_IHRE AUFGABE_.
Setzen Sie den Text über die Aufnahme ukrainischer Geflüchteter in Bayern im Anschluss an seinen letzten Satz fort.
____ SEITENTEXT
Es sei zu befürchten, dass der Krieg "länger dauern werde", sagte Söder. Bayern helfe allen Menschen mit "offenem Herzen", vor allem die Kinder bräuchten Schutz, Sicherheit und Hoffnung.
100 000 Geflüchtete? Diese Schätzung ist kaum realistisch
Anfangs hatte die Staatsregierung geschätzt, dass 50 000 Ukrainer im Freistaat Schutz suchen würden. Die aktuellen Zahlen legen aber nahe, dass auch die korrigierte Schätzung von 100 000 Flüchtlingen kaum realistisch ist. Um eine weitere Ausbreitung von Corona in den Aufnahmezentren zu verhindern, setzt Bayern auf eingehende medizinische Untersuchungen bei der Ankunft, Impfungen und Tests.
Söder forderte daher vom Bund erneut eine bessere Koordinierung der Flüchtlingspolitik - und auch mehr Geld. Dies müsse ein zentrales Thema der Bund-Länder-Runde am 17. März sein. Der Bund müsse einen zentralen "Koordinierungsrat" einrichten. "Wir brauchen da klare Regeln, auch der Finanzierung", sagte Söder. Wie bei der Flüchtlingskrise 2015/16 brauche es Unterstützung des Bundes für die Kommunen - dies könnten die Länder nicht alleine leisten. In Bayern übernehme der Freistaat zunächst die Kosten der Kommunen.
Dagegen verlangten die Grünen zur besseren Verteilung der Flüchtlinge eine zentrale Koordinierungsstelle in Bayern. Die Kommunen müssten dringend finanziell, organisatorisch und personell vom Freistaat unterstützt werden, so Fraktionschefin Katharina Schulze.
Schätzungen gehen davon aus, dass insgesamt bis zu fünf Millionen Menschen aus der Ukraine flüchten könnten. Seit der russischen Invasion in die Ukraine haben laut Angaben der Vereinten Nationen bereits mehr als 2 Millionen Menschen das Land verlassen.
Engpässe an den Schulen sind schon absehbar
Nach Einschätzung von Kultusminister Michael Piazolo (Freie Wähler) müssen auch an den Schulen die Vorbereitungen aufstockt werden, um die geflüchtete Kinder und Jugendlichen aufnehmen zu können. "Ich bin der festen Überzeugung, dass wir zusätzliche Kapazitäten schaffen müssen", sagte Piazolo am Dienstag nach der Sitzung des Kabinetts in München. Es müssten vermutlich neue Klassen gebildet werden, und es seien wohl auch zusätzliche Lehrkräfte notwendig.
________
____ UNTERSUCHTE DATEN
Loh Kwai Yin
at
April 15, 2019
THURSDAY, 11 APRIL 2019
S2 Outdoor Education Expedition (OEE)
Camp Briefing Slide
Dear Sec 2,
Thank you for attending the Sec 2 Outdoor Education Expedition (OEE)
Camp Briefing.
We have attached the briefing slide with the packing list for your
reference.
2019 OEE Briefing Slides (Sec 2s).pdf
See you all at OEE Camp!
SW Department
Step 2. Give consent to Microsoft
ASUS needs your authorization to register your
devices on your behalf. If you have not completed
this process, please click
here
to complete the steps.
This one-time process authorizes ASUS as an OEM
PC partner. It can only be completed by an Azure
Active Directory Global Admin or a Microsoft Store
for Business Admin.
________
____ UNTERSUCHTE DATEN
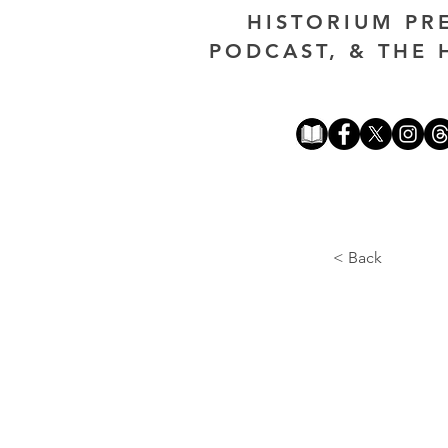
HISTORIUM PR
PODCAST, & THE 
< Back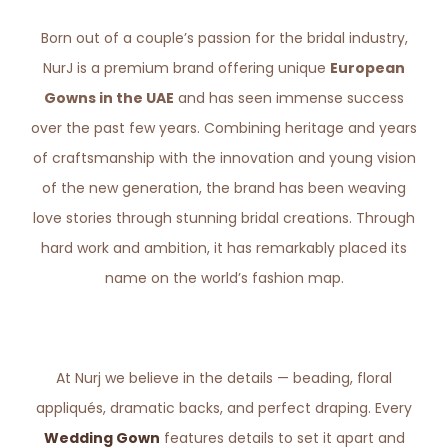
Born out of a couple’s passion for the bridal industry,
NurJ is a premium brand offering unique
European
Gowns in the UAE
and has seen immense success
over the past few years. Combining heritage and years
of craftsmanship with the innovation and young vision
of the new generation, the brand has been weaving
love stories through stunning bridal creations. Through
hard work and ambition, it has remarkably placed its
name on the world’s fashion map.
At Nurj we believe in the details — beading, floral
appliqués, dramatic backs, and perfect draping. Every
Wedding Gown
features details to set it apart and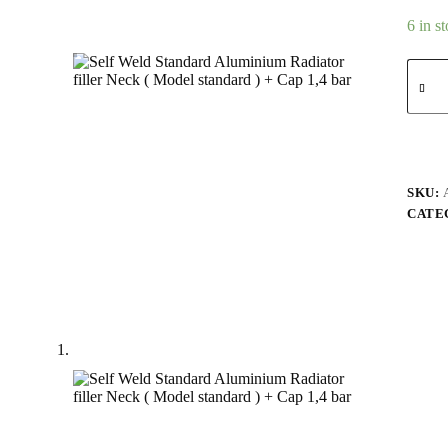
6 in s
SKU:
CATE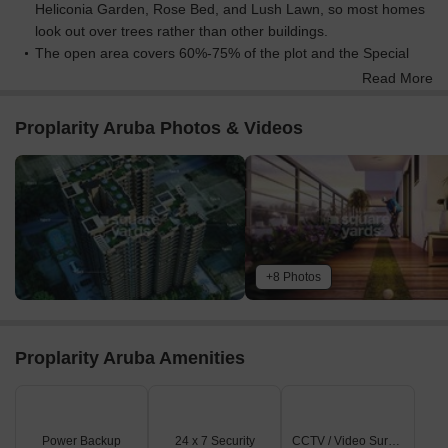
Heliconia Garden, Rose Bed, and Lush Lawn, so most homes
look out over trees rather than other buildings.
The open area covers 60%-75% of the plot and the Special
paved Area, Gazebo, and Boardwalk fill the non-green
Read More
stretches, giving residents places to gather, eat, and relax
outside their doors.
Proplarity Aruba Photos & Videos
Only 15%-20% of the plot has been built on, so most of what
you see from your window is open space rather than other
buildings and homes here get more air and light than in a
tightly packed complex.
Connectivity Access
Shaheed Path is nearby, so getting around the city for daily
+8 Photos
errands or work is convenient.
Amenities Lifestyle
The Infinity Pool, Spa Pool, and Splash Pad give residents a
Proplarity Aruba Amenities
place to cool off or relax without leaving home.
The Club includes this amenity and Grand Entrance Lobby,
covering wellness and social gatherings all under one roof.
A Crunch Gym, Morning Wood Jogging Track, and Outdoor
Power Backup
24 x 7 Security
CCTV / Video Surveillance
________
_LÖSUNG DER AUFGABE_.
Die Gespräche dazu liefen bereits, sagte Piazolo. Man wolle etwa geflüchtete Lehrerinnen und Lehrer aus der Ukraine zusätzlich einbinden, wo dies möglich sei. "Wir werden auch pensionierte Lehrkräfte durchaus animieren", sagte der Minister.
Derzeit sei das Verfahren, dass aus der Ukraine nach Deutschland kommende Kinder und Jugendliche einfach in ihrer zuständigen Sprengelschule aufgenommen werden können. Dann sei es wichtig, schnell die Deutschkenntnisse zu verbessern. Es sei sinnvoll, sich auf eine länger andauernde Situation einzustellen.
Die Bereitschaft zur Aufnahme von Flüchtlingen sei an den bayerischen Schulen und unter den Lehrkräften sehr groß. "Es gibt eine sehr, sehr große Solidaritätsbereitschaft, die spüre ich auch in den Schulen", sagte Piazolo. Die Frage sei aber, wie lange dies andauere. Das System sei auch bereits durch die Corona-Pandemie stark belastet. Neun Prozent der Lehrkräfte könnten derzeit nicht arbeiten.
Die für die Kindertagesstätten zuständige Sozialministerin Ulrike Scharf (CSU) sagte, die Staatsregierung stehe in engem Austausch mit den Kommunen, um die Aufnahme von Kindern in Kindertagesstätten zu regeln. Gerade in den Ballungszentren, wo derzeit die meisten Flüchtlinge ankommen, stünden freie Plätze nicht üppig zur Verfügung. Auch das Problem unbegleiteter Kinder könne noch wachsen.
Die Industrie- und Handelskammer München sorgte sich derweil besonders vor einem Embargo russischer Öl- und Gaslieferungen. Deutschland bräuchte 35 000 Windkraftanlagen oder 50 Atomkraftwerke, um allein die russischen Gasimporte zu ersetzen. Ein Lieferstopp "würde die bayerische Wirtschaft ins Mark treffen", sagte IHK-Chef Manfred Gößl am Dienstag. Preisexplosionen, Rationierungen und Stilllegungen von industriellen und gewerblichen Produktionen wären "dann unvermeidlich und für unabsehbare Zeit an der Tagesordnung".